5. “The Glass Castle: A Memoir” by Jeannette Walls (2005)
This memoir weaves an insightful narrative, in which Walls shares what it was like to be raised by a charismatic father who embraced life when he was not drinking, and by a free-spirited mother. Walls and her siblings learned to look out for one another in good times and in bad, especially when their parents stayed on the move from one town to the next, sometimes living in dilapidated shacks and on the streets, but always surviving.

Dean Young

1. “As Is” by James Galvin (2009)
James Galvin’s poems are a paragon of precision without losing any lyric shimmer. His subjects are often quite severe but always informed by a deep, humane spirit that is often laconically outraged and just as often surprised by love.

2. “Collected Poems” by Kenneth Koch (2005)
This is a big, big book. I know collecteds can be a bit daunting but I encourage you to dip into this book anywhere. Arranged chronologically, the book begins with wildly experimental poems and moves through some of the zaniest, most energetic poetry we have in English to later work that is limpid and disarmingly direct. Never is there a sour note, and even as later poems address dark matters, there is never a loss of buoyancy, never a flagging of the spirit.

3. “Time and Materials” by Robert Hass (2007)
This book won the Pulitzer last year. The particular brilliance of Robert Hass’s poems comes from an astonishing erudition regarding the history of not only poetry in English but in other languages. For years he worked with Czeslaw Milosz, the Nobel Prize-winning Polish poet as his translator, and Hass’s translations of Japanese haiku are indispensable. But that may seem misleading. In no way is his work stiff or numbed by abstract thinking. Instead it is astonishingly resourceful and always fundamentally concerned with human cares, the human moment.

4. “It Is Daylight” by Arda Collins (2009)
Collins won this year’s prestigious Yale Younger Poets Prize. This is a haunting, strange work. The verse is relatively restrained, belying a psychological torque that is immediately accessible and unforgettable. It is rare for work that posits itself on deep isolation to be so welcoming.

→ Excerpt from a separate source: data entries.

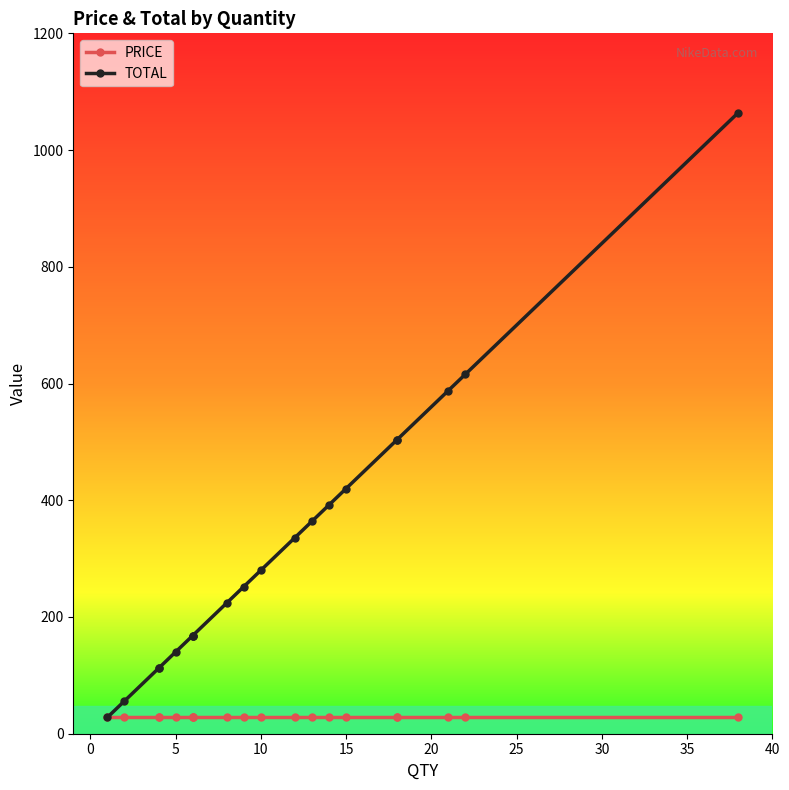

True or false: TOTAL and PRICE cross at least once.

False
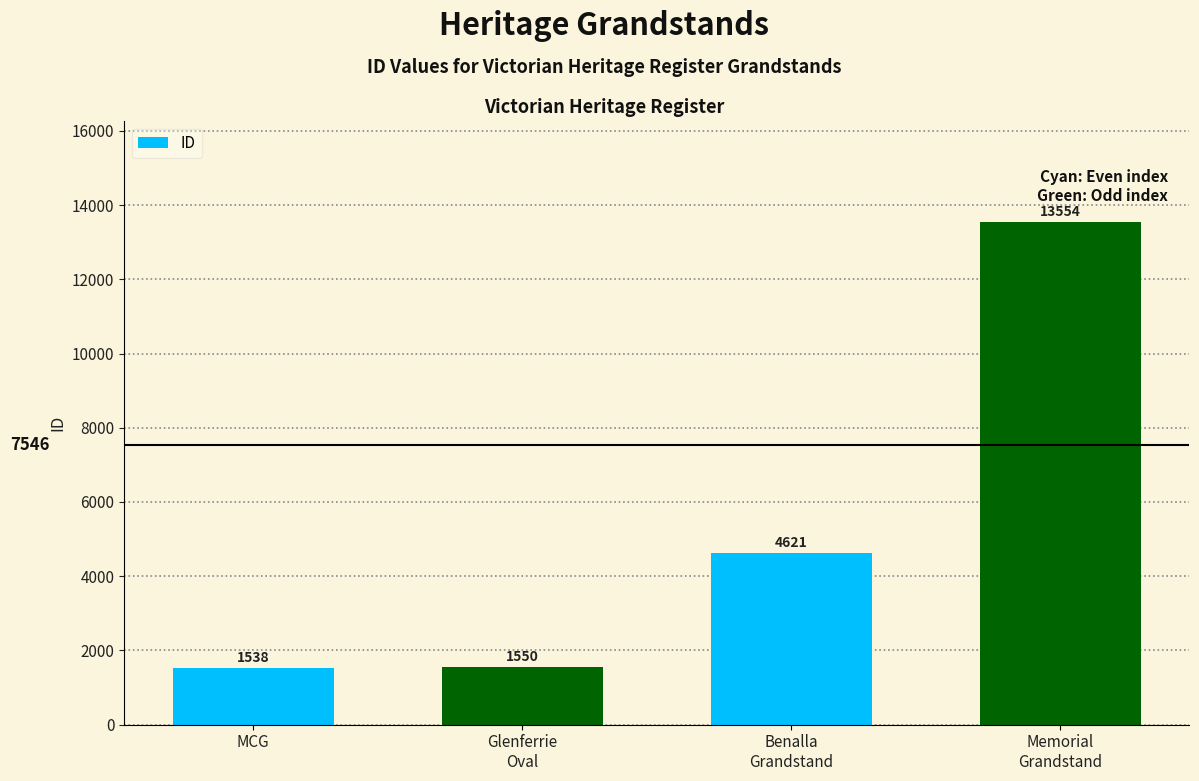

List the labels in order of value, largest first.

Memorial
Grandstand, Benalla
Grandstand, Glenferrie
Oval, MCG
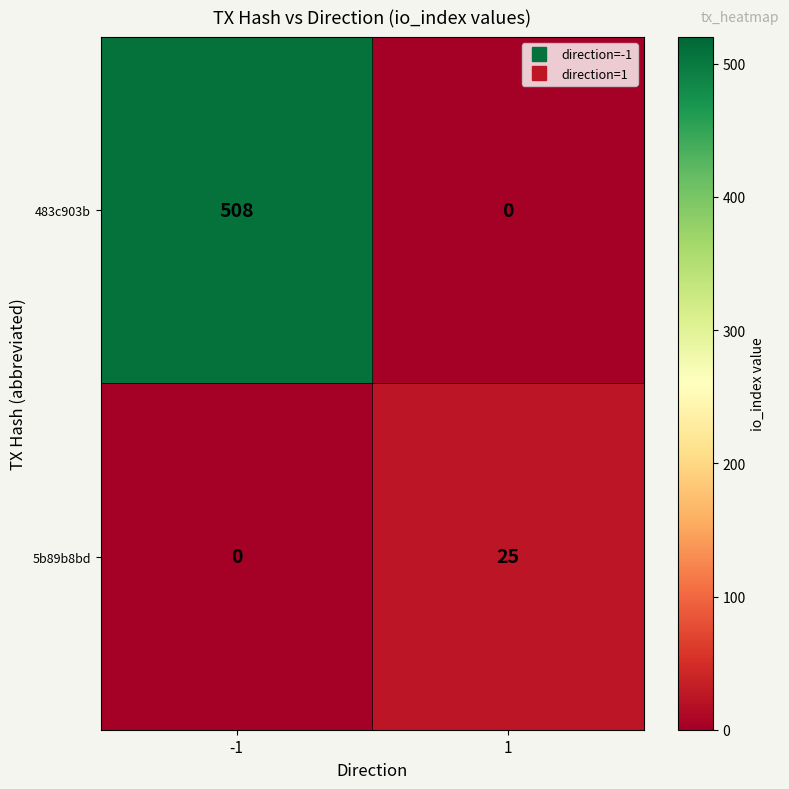

Which series has the largest total across all categories?

483c903b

5. “The Shadow of Sirius” by W.S. Merwin (2008)
A standout book from a poet of immense accomplishment throughout a long career. Merwin has created his own poetic vernacular that is deeply spiritual without recourse to the assumptions of piety or conventional religion. His unpunctuated lines seem to come to us from a prophetic source yet, because of their quiet companionability and saturation of emotion, seem to be coming from someone right beside us at the same time.

6. “The Most of It” by Mary Ruefle (2008)
Profoundly idiosyncratic and informed by a truly delightful sensibility, these prose pieces–are they prose poems, short essays, journal entries, very short stories? Yes, yes, yes, yes. They demonstrate an imaginative liveliness and fetching nimbleness even as they address sad matters indeed. The writing never neglects to entertain us. Nonetheless, it convinces us in each sentence of the molten nature of human thought, and the fragile volatility of the heart.